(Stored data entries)
————————
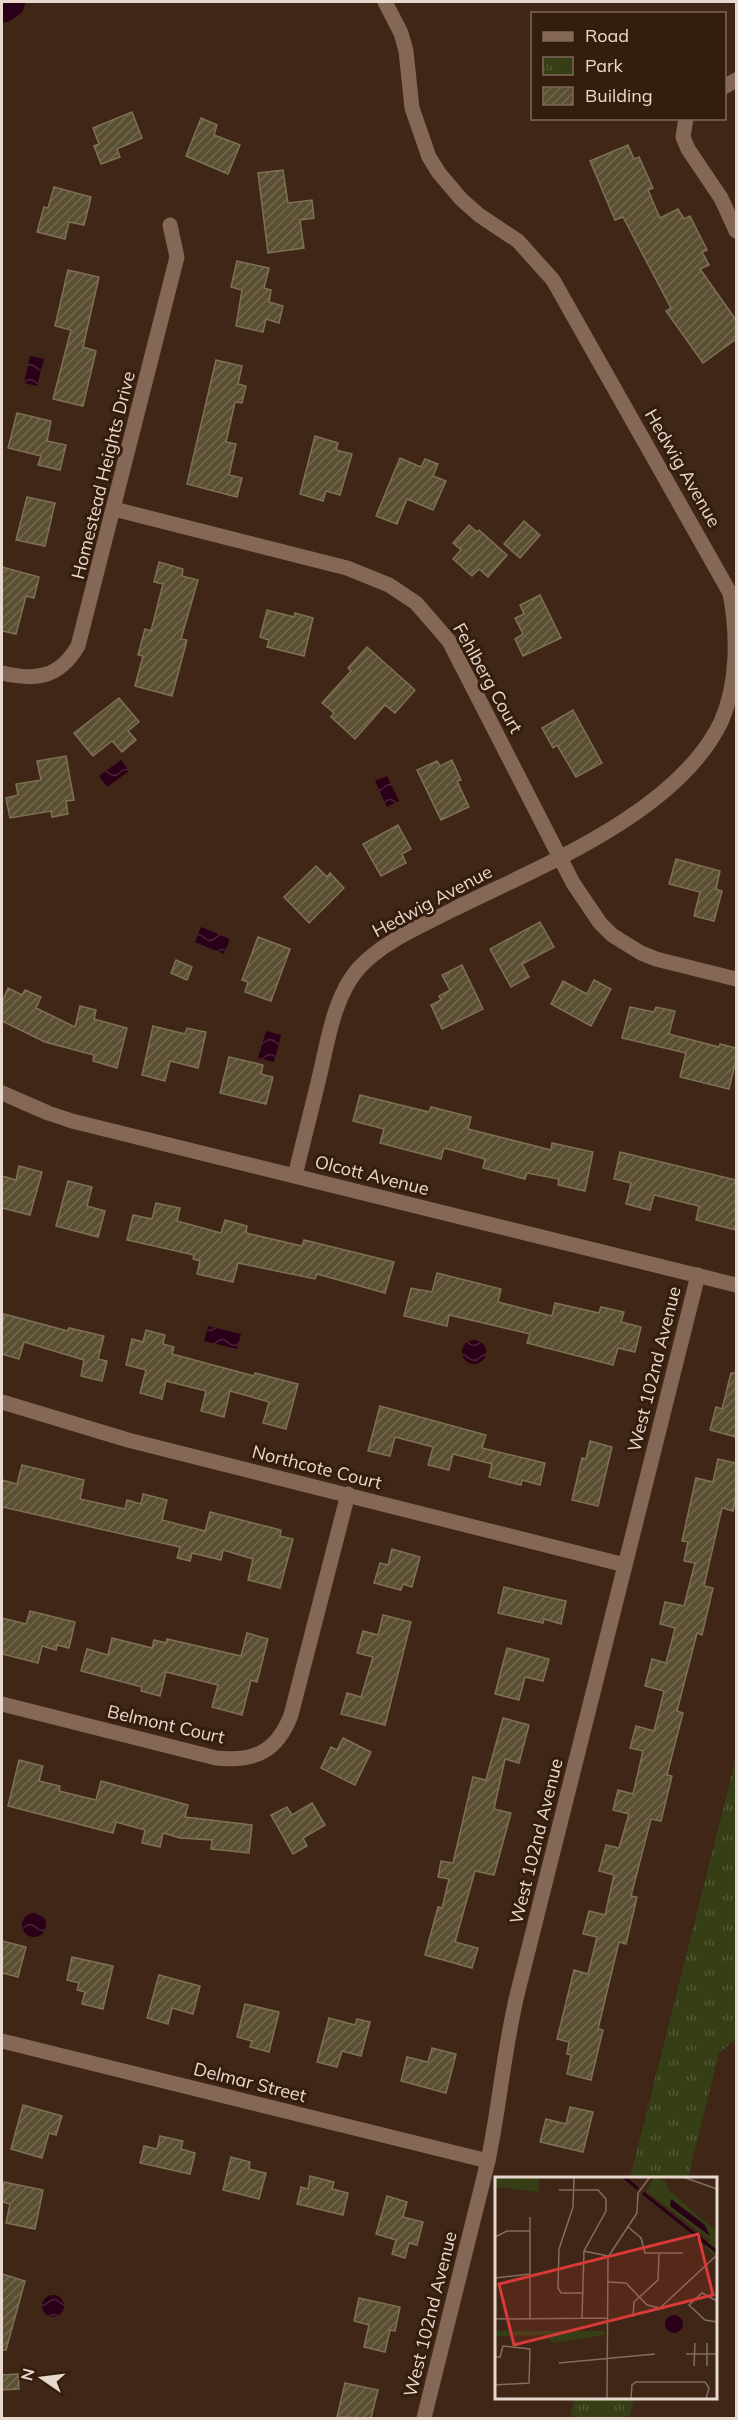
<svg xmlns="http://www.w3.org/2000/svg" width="738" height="2420" viewBox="0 0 738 2420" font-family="Mulish,sans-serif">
  <defs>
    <pattern id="park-tufts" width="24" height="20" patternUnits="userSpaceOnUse" patternTransform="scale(1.5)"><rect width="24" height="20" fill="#363e16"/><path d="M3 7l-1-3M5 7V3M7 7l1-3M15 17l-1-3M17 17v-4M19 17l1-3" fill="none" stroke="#535937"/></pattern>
    <pattern id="water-waves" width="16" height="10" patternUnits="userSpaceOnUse" patternTransform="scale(1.5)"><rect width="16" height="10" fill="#290018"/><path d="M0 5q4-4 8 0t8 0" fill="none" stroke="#482438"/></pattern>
    <pattern id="building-hatch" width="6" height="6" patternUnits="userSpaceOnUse" patternTransform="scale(1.5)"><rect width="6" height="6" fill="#5b4f33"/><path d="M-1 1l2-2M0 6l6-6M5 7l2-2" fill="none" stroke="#73684f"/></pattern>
  </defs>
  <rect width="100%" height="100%" fill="#3f2616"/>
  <!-- park -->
  <g fill="url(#park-tufts)">
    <polygon points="736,1758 736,2039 719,2053 688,2178 630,2178"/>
    <polygon points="575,2398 634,2398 629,2418 570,2418"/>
  </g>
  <!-- water -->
  <g fill="url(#water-waves)">
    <polygon points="30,356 44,359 37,386 24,383"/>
    <polygon points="121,760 129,771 107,787 99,776"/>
    <polygon points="387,776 399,801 387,807 375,781"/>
    <polygon points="201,927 230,939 224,954 195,942"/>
    <polygon points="266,1031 281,1035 274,1062 258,1058"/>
    <polygon points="208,1326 241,1334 237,1349 204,1341"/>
    <circle cx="474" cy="1352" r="12"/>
    <circle cx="34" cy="1925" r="12"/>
    <circle cx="53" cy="2306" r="11"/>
  </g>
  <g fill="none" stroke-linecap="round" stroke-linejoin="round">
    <!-- river -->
    <polyline stroke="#290018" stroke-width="32" points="2,7 9,2"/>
  </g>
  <!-- building -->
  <g fill="url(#building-hatch)" stroke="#7e7154" stroke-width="1.5">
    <polygon points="132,112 142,138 117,149 120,157 101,164 94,146 99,144 93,128"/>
    <polygon points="201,118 217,125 214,135 240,145 228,174 186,156"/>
    <polygon points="628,145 634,159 639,157 653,188 648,190 660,218 678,209 684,219 690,216 707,250 702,252 709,265 700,269 736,320 736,339 703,363 666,311 671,308 623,217 615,220 590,161"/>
    <polygon points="283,170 288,203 312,200 314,218 300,220 304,248 268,253 258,173"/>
    <polygon points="54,187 91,197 84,225 69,222 65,239 37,232 44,207 48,208"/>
    <polygon points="237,261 269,268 264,288 271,290 269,302 283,306 279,323 266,319 263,332 236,326 242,290 231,287"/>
    <polygon points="68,270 99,277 83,347 96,351 83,406 53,399 71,330 55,326"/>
    <polygon points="216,360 242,366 238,384 246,386 242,403 235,402 226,442 236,444 229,475 242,478 237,497 187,484"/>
    <polygon points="17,413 51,421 47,441 66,445 60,470 38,465 41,456 8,448"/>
    <polygon points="315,436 338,443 336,450 352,454 340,495 326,491 323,501 300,494"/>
    <polygon points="400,458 421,467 425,459 438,464 433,476 446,481 433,510 407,499 397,524 376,516"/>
    <polygon points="27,497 55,503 45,546 16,540"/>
    <polygon points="524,521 540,535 520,558 504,544"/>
    <polygon points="469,525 477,532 479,530 507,555 488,577 479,569 472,576 453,559 461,550 453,543"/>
    <polygon points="159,562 183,569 182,576 198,580 181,639 187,640 172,696 135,686 143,656 138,655 145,629 151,631 163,584 154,582"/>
    <polygon points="2,567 39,577 34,598 26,596 16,634 2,631"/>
    <polygon points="540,595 561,638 523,656 515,639 523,634 515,618 524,614 520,605"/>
    <polygon points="267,610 294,617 295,613 313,618 304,656 267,647 269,640 260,637"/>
    <polygon points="367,647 415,690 395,713 385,705 355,739 331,717 334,713 322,703 351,671 348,668"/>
    <polygon points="119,698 139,722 128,731 136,740 122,752 112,741 93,756 74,733"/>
    <polygon points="573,710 602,763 576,777 557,745 553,748 542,728"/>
    <polygon points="66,756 74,800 66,801 68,814 52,817 51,811 10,818 6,798 18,795 16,784 41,780 37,761"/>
    <polygon points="452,760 461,780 457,781 469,807 441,820 417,770 437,761 440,766"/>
    <polygon points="398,825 411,849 402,854 406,863 381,876 363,844"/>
    <polygon points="676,859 720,871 716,889 722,891 714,921 694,916 700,892 669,884"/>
    <polygon points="316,866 327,877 330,873 344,888 309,923 284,897"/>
    <polygon points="540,922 554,947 522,964 529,977 511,987 490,949"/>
    <polygon points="258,937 290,949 271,1001 245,992 248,982 242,980"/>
    <polygon points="176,960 192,967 187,980 171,973"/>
    <polygon points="462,965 483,1009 442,1029 431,1005 441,1000 439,996 450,990 442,975"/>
    <polygon points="594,980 611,989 591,1026 551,1004 563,981 587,994"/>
    <polygon points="8,988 22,995 25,990 41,997 36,1008 75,1027 80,1006 96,1010 94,1019 127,1028 117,1068 93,1061 94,1055 45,1042 2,1021 2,1002"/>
    <polygon points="630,1007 654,1012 656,1007 675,1011 669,1034 719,1047 720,1044 736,1048 736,1060 729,1089 680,1077 686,1053 622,1038"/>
    <polygon points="153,1026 185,1034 187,1028 206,1032 198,1068 170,1061 165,1081 142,1075"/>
    <polygon points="229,1057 263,1065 261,1074 273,1077 266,1104 220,1093"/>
    <polygon points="360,1095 429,1112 431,1107 471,1117 468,1129 551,1150 552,1143 593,1152 585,1191 558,1185 559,1179 527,1173 525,1179 483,1168 485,1159 444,1148 441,1159 380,1143 384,1129 353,1121"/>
    <polygon points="620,1152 736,1180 736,1230 696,1220 699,1206 654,1195 650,1210 626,1204 631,1183 614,1179"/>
    <polygon points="19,1166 42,1172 30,1215 2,1208 2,1176 16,1180"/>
    <polygon points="68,1181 92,1187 87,1206 105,1211 98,1237 56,1226"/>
    <polygon points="156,1203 180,1208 177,1221 221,1233 225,1220 247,1226 246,1233 302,1246 304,1240 394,1262 385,1293 317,1274 315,1279 238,1263 233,1282 197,1274 200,1261 193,1259 194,1255 127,1240 133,1215 152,1219"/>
    <polygon points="437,1273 501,1289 498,1302 552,1316 555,1303 599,1313 601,1307 624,1312 621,1322 641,1327 635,1352 618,1348 613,1365 527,1343 530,1334 449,1315 447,1326 404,1316 411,1288 432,1292"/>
    <polygon points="4,1314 68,1331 69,1328 104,1336 98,1359 107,1361 102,1381 81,1376 84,1360 24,1342 19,1359 2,1354 2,1325"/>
    <polygon points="146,1330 165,1335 163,1344 174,1347 172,1354 254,1376 255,1373 298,1384 286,1429 263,1423 269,1402 230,1391 224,1417 201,1411 206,1391 166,1381 162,1399 140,1393 146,1370 126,1365 132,1339 143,1342"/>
    <polygon points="731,1373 736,1373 736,1437 710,1430 716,1407 722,1409"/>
    <polygon points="380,1406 486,1435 482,1448 545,1463 540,1485 522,1480 521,1485 489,1477 492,1464 453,1454 449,1470 428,1465 433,1447 395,1437 390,1456 368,1451"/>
    <polygon points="590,1441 612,1447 598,1506 572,1500 582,1458 586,1459"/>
    <polygon points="718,1459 736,1463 736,1495 733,1511 722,1508 704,1586 713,1588 702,1635 697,1633 677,1711 683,1713 667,1775 672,1776 661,1821 651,1819 631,1896 637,1897 626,1944 619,1942 598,2029 603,2030 591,2080 567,2074 571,2055 567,2054 569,2042 557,2039 574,1970 588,1974 597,1937 583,1934 589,1911 605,1915 614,1875 599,1871 606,1845 619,1848 629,1814 613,1810 618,1790 633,1794 643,1751 630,1748 636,1726 654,1731 664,1691 645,1686 652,1659 666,1663 675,1628 660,1624 665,1602 684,1606 695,1563 684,1561 688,1542 682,1541 696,1478 713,1482"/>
    <polygon points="22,1465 84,1480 80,1499 125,1509 127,1500 141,1504 143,1494 167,1500 162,1520 205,1531 210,1512 281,1530 280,1536 293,1539 280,1588 248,1580 253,1559 223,1550 221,1560 192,1553 190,1561 177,1558 180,1547 2,1507 2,1480 17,1484"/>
    <polygon points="392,1549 420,1557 412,1587 403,1584 401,1590 374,1583 380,1563 388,1565"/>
    <polygon points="504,1587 566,1601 561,1624 544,1619 543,1623 498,1613"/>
    <polygon points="30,1611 75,1622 69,1648 57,1645 56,1650 42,1646 38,1663 2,1654 2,1618 26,1624"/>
    <polygon points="383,1615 411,1622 385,1725 341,1714 347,1693 361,1697 373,1657 357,1653 363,1631 378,1635"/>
    <polygon points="247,1633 268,1639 257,1682 251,1680 242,1715 212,1707 218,1685 166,1672 160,1696 141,1691 142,1687 81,1671 87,1649 108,1655 112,1638 152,1648 154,1640 166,1643 167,1639 241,1656"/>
    <polygon points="507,1648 549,1659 543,1681 525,1677 519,1700 495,1694"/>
    <polygon points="503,1718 529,1725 519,1763 505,1759 494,1809 511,1813 494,1875 475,1871 455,1942 478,1948 472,1968 425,1955 438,1907 442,1908 449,1879 438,1877 441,1861 453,1863 473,1777 486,1780"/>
    <polygon points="343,1738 371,1752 355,1785 321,1768 331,1747 337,1750"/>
    <polygon points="19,1760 43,1766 39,1781 60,1786 59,1791 96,1800 101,1781 188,1805 185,1817 252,1825 249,1853 211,1849 212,1840 180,1838 163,1833 160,1847 142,1843 145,1830 116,1822 113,1833 8,1806"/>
    <polygon points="312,1803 325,1825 303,1838 307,1846 293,1854 271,1815 287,1807 292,1815"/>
    <polygon points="2,1941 26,1947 18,1977 2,1973"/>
    <polygon points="72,1957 113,1966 103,2009 82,2004 85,1992 77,1990 79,1983 67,1980"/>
    <polygon points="159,1975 200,1986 193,2014 172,2008 168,2024 147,2018"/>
    <polygon points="245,2004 279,2012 269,2052 250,2047 252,2041 237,2037"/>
    <polygon points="329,2018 355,2025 357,2019 370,2022 361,2056 342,2051 337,2067 317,2062"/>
    <polygon points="432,2048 456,2054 446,2093 401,2081 407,2057 428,2062"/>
    <polygon points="23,2105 62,2116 56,2135 49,2133 42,2158 11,2149"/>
    <polygon points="570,2107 593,2112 583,2152 540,2142 546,2119 566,2124"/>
    <polygon points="160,2136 183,2141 181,2149 195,2153 190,2174 140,2163 144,2146 157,2149"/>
    <polygon points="231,2157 250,2162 249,2169 266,2173 259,2199 223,2190"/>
    <polygon points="310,2176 334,2182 332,2189 348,2193 343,2215 297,2204 301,2187 308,2189"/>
    <polygon points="4,2182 43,2190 35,2229 6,2223 10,2204 2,2202"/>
    <polygon points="387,2196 407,2202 403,2217 423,2222 417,2245 409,2243 405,2258 392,2254 396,2240 376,2234"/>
    <polygon points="2,2274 25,2281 6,2350 2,2350"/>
    <polygon points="359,2298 400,2307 395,2331 390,2330 385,2352 364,2347 369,2325 354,2321"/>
    <polygon points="18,2374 19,2389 2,2390 2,2375"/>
    <polygon points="345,2383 378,2390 371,2418 337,2417"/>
  </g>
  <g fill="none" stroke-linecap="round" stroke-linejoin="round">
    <!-- street -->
    <g stroke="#846855" stroke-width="15">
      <polyline points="724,87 736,80"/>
      <polyline points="686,118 683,137 688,149 721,198 736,231"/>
      <polyline points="114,509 347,568 389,585 416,603 449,641 573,883 600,923 612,935 641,953 656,959 736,979"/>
      <path d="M2,673C36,681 59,678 78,646L177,257L170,225"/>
      <polyline points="2,1093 48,1113 72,1121 736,1285"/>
      <path d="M295,1176C303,1142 312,1108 320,1074C328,1040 334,997 358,969C383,941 422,926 454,909C541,866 677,813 721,722C738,683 738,635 730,593L553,280L518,241L479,215L461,199L439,173L429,157L412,108L406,51L401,33L385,2"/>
      <polyline points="2,1402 128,1440 625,1565"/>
      <path d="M2,1704L216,1758C254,1762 277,1752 291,1715L348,1494"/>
      <polyline points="2,2041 488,2161"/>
      <path d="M424,2418L488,2161C500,2104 504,2047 518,1991L698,1275"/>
    </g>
  </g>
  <g text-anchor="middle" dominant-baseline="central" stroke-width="6" stroke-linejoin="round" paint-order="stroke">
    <!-- street labels -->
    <g font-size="18" fill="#e8d8ce" stroke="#341d0c">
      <text transform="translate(683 468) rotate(60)">Hedwig Avenue</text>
      <text transform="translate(103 475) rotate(-76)">Homestead Heights Drive</text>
      <text transform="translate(488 678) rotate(61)">Fehlberg Court</text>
      <text transform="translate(432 901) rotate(-28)">Hedwig Avenue</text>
      <text transform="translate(372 1175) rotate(14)">Olcott Avenue</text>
      <text transform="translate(654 1369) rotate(-76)">West 102nd Avenue</text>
      <text transform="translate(317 1467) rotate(14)">Northcote Court</text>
      <text transform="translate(166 1724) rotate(13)">Belmont Court</text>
      <text transform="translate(536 1841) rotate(-76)">West 102nd Avenue</text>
      <text transform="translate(250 2082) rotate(14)">Delmar Street</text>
      <text transform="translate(430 2314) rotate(-76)">West 102nd Avenue</text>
    </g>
  </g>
  <!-- overview -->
  <g transform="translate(495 2177)">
    <rect width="222" height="222" fill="#3f2616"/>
    <path d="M0,0H44V15L0,10Z" fill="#363e16"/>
    <path d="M159,1L170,4L175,14L222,55L219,79L210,69L215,63L151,14ZM0,154H109L110,158L58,166L49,158L0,159Z" fill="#363e16"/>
    <path d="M176,22L210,48L215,59L175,29ZM170 147a9 9 0 1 1 18 0a9 9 0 1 1-18 0Z" fill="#290018"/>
    <path fill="none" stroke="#290018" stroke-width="3" d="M129,0L143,12M148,16L222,75"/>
    <path fill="none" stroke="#836d60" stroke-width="1.5" d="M79,0L78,30L64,72L63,111L66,116H87M188,0L222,12M64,13H103L111,22V34L89,74L87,141M35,40V142M132,49L146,61L150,76H188M0,60L12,54H35M89,74L113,79M0,101L35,97M112,105L131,106L152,128L165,131L222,78M222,124L207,116L194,128L210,143L222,145M138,140L139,125L163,103L164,77M0,142L112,141M191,177H222M0,180H5L8,169L35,172L34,206L0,208M64,186L160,177M199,189L200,166M212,189V166M112,222L113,80L142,36L143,16L155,0M136,222L137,208L141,205H210L214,211L211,222"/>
    <path fill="#d83a39" fill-opacity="0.15" stroke="#d83a39" stroke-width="3" d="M203,57L218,118L19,168L4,107Z"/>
    <rect width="222" height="222" fill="none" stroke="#e8d8ce" stroke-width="3"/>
  </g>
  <!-- border -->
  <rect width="738" height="2420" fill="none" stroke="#e8d8ce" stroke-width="6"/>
  <!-- legend -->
  <rect x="531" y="12" width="195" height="108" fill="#341d0c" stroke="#7c685a" stroke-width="1.5"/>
  <rect x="543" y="32" width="30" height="9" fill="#846855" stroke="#7c685a" stroke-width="1.5"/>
  <text x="585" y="42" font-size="18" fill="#e8d8ce">Road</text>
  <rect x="543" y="57" width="30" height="18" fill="url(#park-tufts)" stroke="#7c685a" stroke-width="1.5"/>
  <text x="585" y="72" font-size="18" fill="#e8d8ce">Park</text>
  <rect x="543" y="87" width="30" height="18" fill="url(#building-hatch)" stroke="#7c685a" stroke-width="1.5"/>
  <text x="585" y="102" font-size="18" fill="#e8d8ce">Building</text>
  <!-- north arrow -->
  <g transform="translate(42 2378) rotate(284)" stroke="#341d0c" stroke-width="4.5" paint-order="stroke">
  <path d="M0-4.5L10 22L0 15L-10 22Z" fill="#e8d8ce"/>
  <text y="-9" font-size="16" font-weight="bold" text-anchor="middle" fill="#e8d8ce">N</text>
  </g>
</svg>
————————
WHAT THIS TASK INVOLVES: Filter the lines above so that only those with the string "anchor" remain, then copy them.

OUTPUT FOR THIS TASK:
  <g text-anchor="middle" dominant-baseline="central" stroke-width="6" stroke-linejoin="round" paint-order="stroke">
  <text y="-9" font-size="16" font-weight="bold" text-anchor="middle" fill="#e8d8ce">N</text>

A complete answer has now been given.